Im Eingang hängen die Hoffnungen zweier Völker: Die Kinder haben Friedenstauben mit palästinensischen und israelischen Fahnen gemalt. Ein Bild zeigt ein Männchen mit dem blauen Davidstern auf seinem Umhang und der schwarz-weiß-grün-roten Flagge der Palästinenser im Kopf. Im Zimmer der dritten Klasse erklären bunte Kinderzeichnungen das arabische und das hebräische Alphabet. Zwei Lehrer unterrichten gemeinsam - einer in arabischer, der andere in hebräischer Sprache. Schon im Kindergarten wachsen die Kleinen zweisprachig auf.

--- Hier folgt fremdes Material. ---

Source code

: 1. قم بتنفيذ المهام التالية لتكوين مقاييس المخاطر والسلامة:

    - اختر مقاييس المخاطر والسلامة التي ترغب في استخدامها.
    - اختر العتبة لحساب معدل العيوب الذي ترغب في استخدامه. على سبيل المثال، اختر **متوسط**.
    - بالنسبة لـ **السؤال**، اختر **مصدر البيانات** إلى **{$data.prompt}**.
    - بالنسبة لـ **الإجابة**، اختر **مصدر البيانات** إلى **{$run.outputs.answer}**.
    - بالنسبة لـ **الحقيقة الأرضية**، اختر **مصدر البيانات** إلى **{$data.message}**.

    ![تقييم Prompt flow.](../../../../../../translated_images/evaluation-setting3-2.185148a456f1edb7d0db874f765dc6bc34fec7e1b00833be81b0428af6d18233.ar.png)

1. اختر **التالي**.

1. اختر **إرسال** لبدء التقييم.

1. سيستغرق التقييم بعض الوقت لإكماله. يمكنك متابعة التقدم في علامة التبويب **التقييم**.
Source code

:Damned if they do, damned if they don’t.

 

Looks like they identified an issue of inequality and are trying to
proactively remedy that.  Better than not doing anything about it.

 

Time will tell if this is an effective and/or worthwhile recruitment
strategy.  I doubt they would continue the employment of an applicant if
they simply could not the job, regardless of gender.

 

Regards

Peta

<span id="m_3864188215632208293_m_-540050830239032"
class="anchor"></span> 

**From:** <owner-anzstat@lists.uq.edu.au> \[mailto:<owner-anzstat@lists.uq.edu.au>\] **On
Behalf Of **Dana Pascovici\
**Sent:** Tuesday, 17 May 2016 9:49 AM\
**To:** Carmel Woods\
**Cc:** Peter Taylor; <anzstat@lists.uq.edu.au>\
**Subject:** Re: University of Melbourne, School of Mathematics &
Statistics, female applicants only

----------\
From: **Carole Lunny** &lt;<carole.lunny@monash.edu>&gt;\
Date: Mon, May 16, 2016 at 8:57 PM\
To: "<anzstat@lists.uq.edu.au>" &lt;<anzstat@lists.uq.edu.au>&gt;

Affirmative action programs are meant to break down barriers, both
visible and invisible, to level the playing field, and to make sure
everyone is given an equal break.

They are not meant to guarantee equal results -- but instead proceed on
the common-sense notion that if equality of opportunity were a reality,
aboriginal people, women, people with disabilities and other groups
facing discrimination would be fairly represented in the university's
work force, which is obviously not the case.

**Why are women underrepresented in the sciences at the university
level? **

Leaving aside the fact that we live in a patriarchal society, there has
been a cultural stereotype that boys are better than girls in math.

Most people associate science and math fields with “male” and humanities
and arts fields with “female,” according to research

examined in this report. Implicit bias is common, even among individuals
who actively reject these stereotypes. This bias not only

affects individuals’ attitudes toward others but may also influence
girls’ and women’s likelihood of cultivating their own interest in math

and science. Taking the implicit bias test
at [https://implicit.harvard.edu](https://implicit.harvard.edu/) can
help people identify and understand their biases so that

Im Kindergarten und in der Schule wird arabisch und hebräisch gesprochen FOTOS: FISHMANN / ECOMEDIA

Streit gibt es nicht mehr als in jedem anderen Dorf

"Hier ist es egal, ob Du Jude oder Araber bist", erzählt die 15jährige Mai Shbeta. "Wirklich, ich habe jüdische und arabische Freunde, wir feiern die christlichen, jüdischen und muslimischen Feste." Die groß gewachsene Mai mit den langen schwarzen Haaren ist so etwas wie ein Mensch gewordener Traum des Nahen Ostens. Ihr Vater ist Araber, ihre Mutter Jüdin. Die Familie wohnt in Newe Shalom oder Wahat al Salam, wie die "Friedensoase" zwischen Tel Aviv und Jerusalem auf Arabisch heißt: 54 Familien - Juden und Araber, Christen wie Moslems - leben hier gleichberechtigt miteinander. Streit gibt es nicht mehr als in jedem anderen Dorf.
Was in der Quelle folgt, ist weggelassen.